··· Supplied data

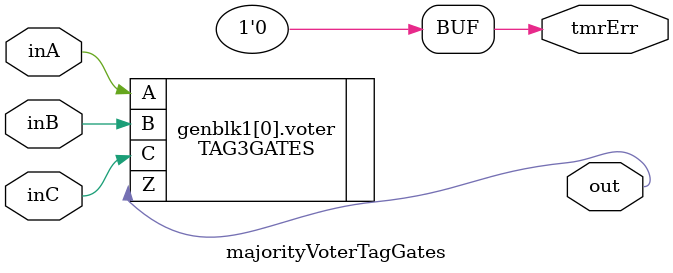
<source format=v>
/**
 *  File  : majorityVoterTagGates.v
 *  Author: Szymon Kulis (CERN)
 **/

`timescale 1ns/10ps

module majorityVoterTagGates (inA, inB, inC, out, tmrErr);
  // tmrg do_not_touch
  parameter WIDTH = 1;
  input   [(WIDTH-1):0]   inA, inB, inC;
  output  [(WIDTH-1):0]   out;
  output                  tmrErr;
  assign tmrErr=1'b0;
  genvar i;
  wire  [(WIDTH-1):0]   outn;
  for (i=0;i<WIDTH;i=i+1)
  begin
    TAG3GATES voter(.A(inA[i]), .B(inB[i]), .C(inC[i]), .Z(out[i]));
  end

endmodule


</source>
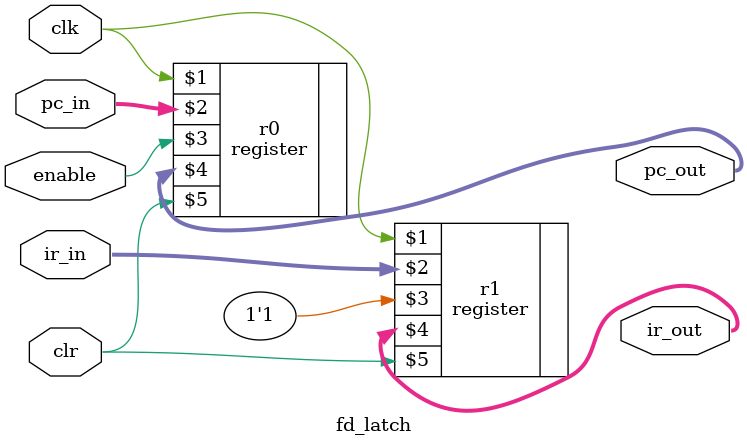
<source format=v>
module fd_latch(pc_out, ir_out, pc_in, ir_in, clk, clr, enable);
    input clk, clr, enable;
    input [31:0] pc_in, ir_in;
    output [31:0] pc_out, ir_out;

    register r0(clk, pc_in, enable, pc_out, clr);
    register r1(clk, ir_in, 1'b1, ir_out, clr);

endmodule
</source>
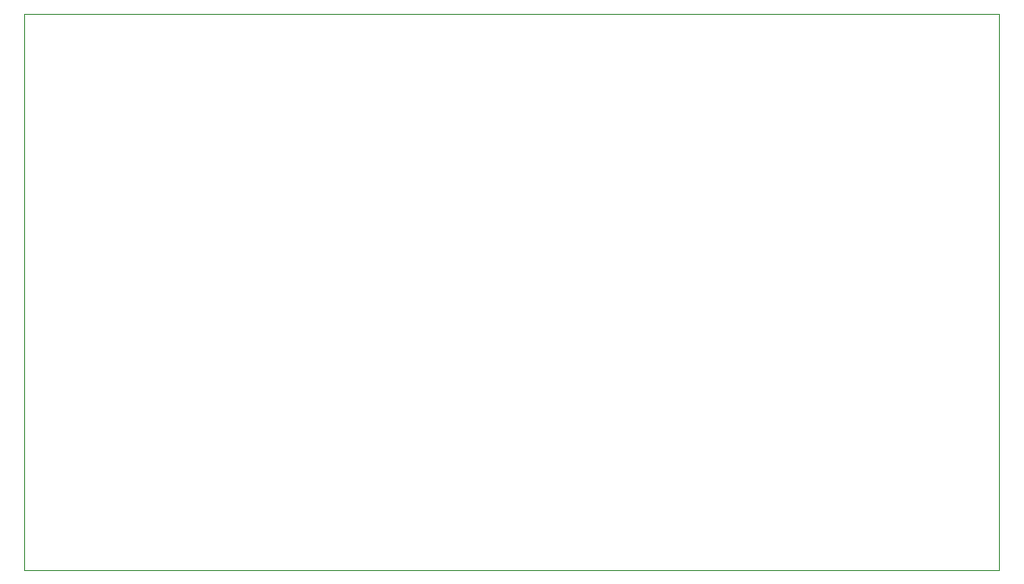
<source format=gbr>
%TF.GenerationSoftware,Altium Limited,Altium Designer,24.1.2 (44)*%
G04 Layer_Color=0*
%FSLAX45Y45*%
%MOMM*%
%TF.SameCoordinates,081E4AA9-6FF8-4DA1-966E-1EA6E075E410*%
%TF.FilePolarity,Positive*%
%TF.FileFunction,Profile,NP*%
%TF.Part,Single*%
G01*
G75*
%TA.AperFunction,Profile*%
%ADD37C,0.02540*%
D37*
X8890000D01*
Y5080000D01*
X0D01*
Y0D01*
%TF.MD5,5eb357fd131afcd77fbeb82028717ba6*%
M02*

</source>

······

With images omitted, output the data exactly as given.

<source format=v>
/**
 *  File  : majorityVoterTagGates.v
 *  Author: Szymon Kulis (CERN)
 **/

`timescale 1ns/10ps

module majorityVoterTagGates (inA, inB, inC, out, tmrErr);
  // tmrg do_not_touch
  parameter WIDTH = 1;
  input   [(WIDTH-1):0]   inA, inB, inC;
  output  [(WIDTH-1):0]   out;
  output                  tmrErr;
  assign tmrErr=1'b0;
  genvar i;
  wire  [(WIDTH-1):0]   outn;
  for (i=0;i<WIDTH;i=i+1)
  begin
    TAG3GATES voter(.A(inA[i]), .B(inB[i]), .C(inC[i]), .Z(out[i]));
  end

endmodule


</source>
<source format=v>
module fd_latch(pc_out, ir_out, pc_in, ir_in, clk, clr, enable);
    input clk, clr, enable;
    input [31:0] pc_in, ir_in;
    output [31:0] pc_out, ir_out;

    register r0(clk, pc_in, enable, pc_out, clr);
    register r1(clk, ir_in, 1'b1, ir_out, clr);

endmodule
</source>
<source format=gbr>
%TF.GenerationSoftware,Altium Limited,Altium Designer,24.1.2 (44)*%
G04 Layer_Color=0*
%FSLAX45Y45*%
%MOMM*%
%TF.SameCoordinates,081E4AA9-6FF8-4DA1-966E-1EA6E075E410*%
%TF.FilePolarity,Positive*%
%TF.FileFunction,Profile,NP*%
%TF.Part,Single*%
G01*
G75*
%TA.AperFunction,Profile*%
%ADD37C,0.02540*%
D37*
X8890000D01*
Y5080000D01*
X0D01*
Y0D01*
%TF.MD5,5eb357fd131afcd77fbeb82028717ba6*%
M02*

</source>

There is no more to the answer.